Art & Culture

And so, with a Mighty Bang!, the Superhero Season is upon us. Avengers Assemble – so called because you're deemed so stupid that you might think it's abut John Steed, who most of you under 30 have never heard of – cracks open the UK box office with £15 million, and the US will follow suit in a few days. And I couldn't care less.

In fact, the intellectual snob in me is downright depressed. It's not that I prefer The Exotic Salmon Fishing Hotel or Marigolds in the Yemen, but there's something about the eagerness with which everyone – film critics great and small, idiots and intelligent people alike – all throw their hands to the skies with a Hallelujah of enthusiasm, deifying Joss Whedon as they sing, that makes me want to scream from the nearest window, like a biggers and less charismatic Peter Finch – "NOOOOOO!!!"

Guys, this is a superhero movie. It's a film in which people wear fancy dress costumes, where they pretend to fly, where the main characters are NEVER killed, and where despite having an overwhelming advantage, the bad guy loses. It's fascist in ideology, because it suggests that human beings can't fight their own battles; it's dangerous in that it lets us believe that other people will sort out our problems, and it's sexist because there's only one major female character and she has to wear sexy clothes.

Following Avengers, we will get yet another Spiderman, followed by the third in a trilogy of Batmans, which in turn were preceded by 4 of an earlier series. There is no end to the factory belt churning out this dross. Because it is dramatic dross, however well it's fitted out with cool CGI, witty one liners, and what is called 'darkness' in the case of the Batman series. These are not grown up movies, and they're not for grownups. They're for people who believe in Father Christmas, the Tooth Fairy and The Easter Bunny.

What has happened over the last 25 years or more (maybe since Superman in 1978) is that people who loved comic book movies as kids have gone on loving them, and – reinforced by the misconception that Star Wars is a timeless work of art – have convinced themselves that still loving that genre doesn't disqualify them from being the intellectual giants they think they are.  But it does. Just because everyone thinks something doesn't make it true. Just because AA is better than Green Lantern doesn't make it a work of art.
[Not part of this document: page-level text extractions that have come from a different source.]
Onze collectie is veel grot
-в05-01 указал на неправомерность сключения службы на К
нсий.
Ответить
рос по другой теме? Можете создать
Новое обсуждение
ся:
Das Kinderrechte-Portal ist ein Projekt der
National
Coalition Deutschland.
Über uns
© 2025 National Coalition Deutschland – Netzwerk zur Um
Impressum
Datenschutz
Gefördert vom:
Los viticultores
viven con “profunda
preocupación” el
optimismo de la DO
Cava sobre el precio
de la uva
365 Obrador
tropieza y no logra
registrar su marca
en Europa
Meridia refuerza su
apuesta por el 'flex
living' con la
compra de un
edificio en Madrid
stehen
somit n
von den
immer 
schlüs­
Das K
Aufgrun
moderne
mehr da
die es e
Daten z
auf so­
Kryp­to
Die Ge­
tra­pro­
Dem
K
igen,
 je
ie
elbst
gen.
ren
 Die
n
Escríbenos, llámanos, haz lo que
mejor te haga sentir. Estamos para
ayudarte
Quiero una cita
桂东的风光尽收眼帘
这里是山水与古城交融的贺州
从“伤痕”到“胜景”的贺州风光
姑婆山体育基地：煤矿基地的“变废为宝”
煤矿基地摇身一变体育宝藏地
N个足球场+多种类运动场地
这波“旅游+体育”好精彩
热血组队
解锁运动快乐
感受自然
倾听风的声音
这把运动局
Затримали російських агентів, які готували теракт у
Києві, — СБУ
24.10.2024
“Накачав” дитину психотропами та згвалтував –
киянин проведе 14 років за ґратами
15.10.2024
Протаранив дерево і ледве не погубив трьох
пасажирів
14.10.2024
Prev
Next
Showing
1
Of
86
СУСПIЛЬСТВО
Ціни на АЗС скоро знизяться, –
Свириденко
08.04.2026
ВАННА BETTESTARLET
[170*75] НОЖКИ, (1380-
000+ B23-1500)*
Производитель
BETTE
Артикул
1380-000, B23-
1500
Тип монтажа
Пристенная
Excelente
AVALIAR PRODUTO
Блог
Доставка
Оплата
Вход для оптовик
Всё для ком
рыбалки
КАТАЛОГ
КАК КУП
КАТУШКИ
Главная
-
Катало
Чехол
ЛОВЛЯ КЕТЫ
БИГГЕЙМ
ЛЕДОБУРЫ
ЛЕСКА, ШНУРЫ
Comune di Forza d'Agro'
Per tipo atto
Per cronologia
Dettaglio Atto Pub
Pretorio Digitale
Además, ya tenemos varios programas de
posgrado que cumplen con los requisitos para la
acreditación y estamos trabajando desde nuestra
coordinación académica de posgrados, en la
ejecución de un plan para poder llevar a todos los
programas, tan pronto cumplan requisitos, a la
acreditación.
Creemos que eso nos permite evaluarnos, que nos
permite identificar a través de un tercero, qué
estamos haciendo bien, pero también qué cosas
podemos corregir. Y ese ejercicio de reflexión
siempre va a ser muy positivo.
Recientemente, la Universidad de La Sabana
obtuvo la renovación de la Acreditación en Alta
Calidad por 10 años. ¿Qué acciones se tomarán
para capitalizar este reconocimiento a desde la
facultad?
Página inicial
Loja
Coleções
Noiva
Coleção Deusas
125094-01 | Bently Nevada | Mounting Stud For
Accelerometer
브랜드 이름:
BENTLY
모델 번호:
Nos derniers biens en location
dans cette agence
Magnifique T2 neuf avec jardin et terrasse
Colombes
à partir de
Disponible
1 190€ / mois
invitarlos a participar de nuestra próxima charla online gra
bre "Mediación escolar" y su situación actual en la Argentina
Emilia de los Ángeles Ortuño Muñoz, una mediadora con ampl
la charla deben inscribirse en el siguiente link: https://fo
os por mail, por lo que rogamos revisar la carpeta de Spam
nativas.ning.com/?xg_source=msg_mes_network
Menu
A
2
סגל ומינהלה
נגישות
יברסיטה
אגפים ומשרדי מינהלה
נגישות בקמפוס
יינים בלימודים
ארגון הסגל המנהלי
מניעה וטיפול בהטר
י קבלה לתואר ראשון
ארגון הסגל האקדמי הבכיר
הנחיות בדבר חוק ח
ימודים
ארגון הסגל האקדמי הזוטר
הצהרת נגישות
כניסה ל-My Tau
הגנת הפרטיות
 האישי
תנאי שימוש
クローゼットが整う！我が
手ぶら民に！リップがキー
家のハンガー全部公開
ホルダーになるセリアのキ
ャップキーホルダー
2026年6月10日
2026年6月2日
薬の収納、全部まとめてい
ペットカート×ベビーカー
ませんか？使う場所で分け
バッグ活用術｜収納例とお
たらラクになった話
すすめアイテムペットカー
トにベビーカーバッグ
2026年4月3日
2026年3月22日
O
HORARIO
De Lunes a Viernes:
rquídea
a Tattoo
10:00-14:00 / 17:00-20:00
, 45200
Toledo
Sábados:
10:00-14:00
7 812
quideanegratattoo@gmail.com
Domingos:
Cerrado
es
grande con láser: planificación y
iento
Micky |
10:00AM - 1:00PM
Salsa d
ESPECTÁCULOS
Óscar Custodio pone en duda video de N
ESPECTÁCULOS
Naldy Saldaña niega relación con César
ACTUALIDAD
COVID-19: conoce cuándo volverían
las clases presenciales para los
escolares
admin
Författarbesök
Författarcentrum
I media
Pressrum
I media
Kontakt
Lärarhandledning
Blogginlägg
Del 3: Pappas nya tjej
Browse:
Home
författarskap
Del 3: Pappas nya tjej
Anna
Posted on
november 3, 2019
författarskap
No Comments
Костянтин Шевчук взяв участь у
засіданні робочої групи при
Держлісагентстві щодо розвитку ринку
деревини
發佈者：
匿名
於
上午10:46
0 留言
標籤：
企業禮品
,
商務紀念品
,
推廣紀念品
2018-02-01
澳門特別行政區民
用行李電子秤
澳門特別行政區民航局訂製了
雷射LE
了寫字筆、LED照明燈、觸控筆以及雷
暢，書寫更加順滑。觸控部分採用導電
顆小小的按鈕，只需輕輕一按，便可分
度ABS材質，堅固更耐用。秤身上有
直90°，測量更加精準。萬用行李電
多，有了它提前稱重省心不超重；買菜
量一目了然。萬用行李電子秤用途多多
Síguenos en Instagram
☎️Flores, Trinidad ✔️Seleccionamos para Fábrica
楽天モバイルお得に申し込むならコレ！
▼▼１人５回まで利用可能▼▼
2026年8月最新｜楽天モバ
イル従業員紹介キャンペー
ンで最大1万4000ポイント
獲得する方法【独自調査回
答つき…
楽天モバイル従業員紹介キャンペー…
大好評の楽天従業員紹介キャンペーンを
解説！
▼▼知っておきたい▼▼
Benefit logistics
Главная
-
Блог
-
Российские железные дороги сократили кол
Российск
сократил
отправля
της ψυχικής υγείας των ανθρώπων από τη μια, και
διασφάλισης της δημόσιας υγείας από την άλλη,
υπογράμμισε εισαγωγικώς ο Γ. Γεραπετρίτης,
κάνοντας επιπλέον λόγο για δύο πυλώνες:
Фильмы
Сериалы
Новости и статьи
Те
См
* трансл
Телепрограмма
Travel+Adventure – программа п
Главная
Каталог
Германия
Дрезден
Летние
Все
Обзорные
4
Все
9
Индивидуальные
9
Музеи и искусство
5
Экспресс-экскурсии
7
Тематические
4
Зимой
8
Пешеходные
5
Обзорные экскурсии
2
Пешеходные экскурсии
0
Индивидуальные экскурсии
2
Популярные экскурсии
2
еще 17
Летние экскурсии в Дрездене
And yes I know that it's just a bit of fun, and I take things way too seriously. But what's wrong with taking films seriously? There are good films and bad films, and there is also good and bad within specific genres. Thus Cabin in the Woods (Whedon's other recent movie) is OK as far as horror films go – and horror films are by definition idiotic. Ditto sci fi films. And ditto in spades Superhero/comicbook movie. As I have mentioned before there are – broadly speaking – two types of films: What if? and What is. The difference between fantasy and reality. As a rule (and there are exceptions – see Groundhog Day) films based in reality have more to say about life and the human condition than fantasy. Yes, In MY Opinion.

I blame it on computers. In a world in which nerds rule on account of the fact that they understand what happens inside a computer better than old fashioned people like me, geek ideology rules, and core to geek ideology are comic books. Why that should be is a whole other topic. For another time.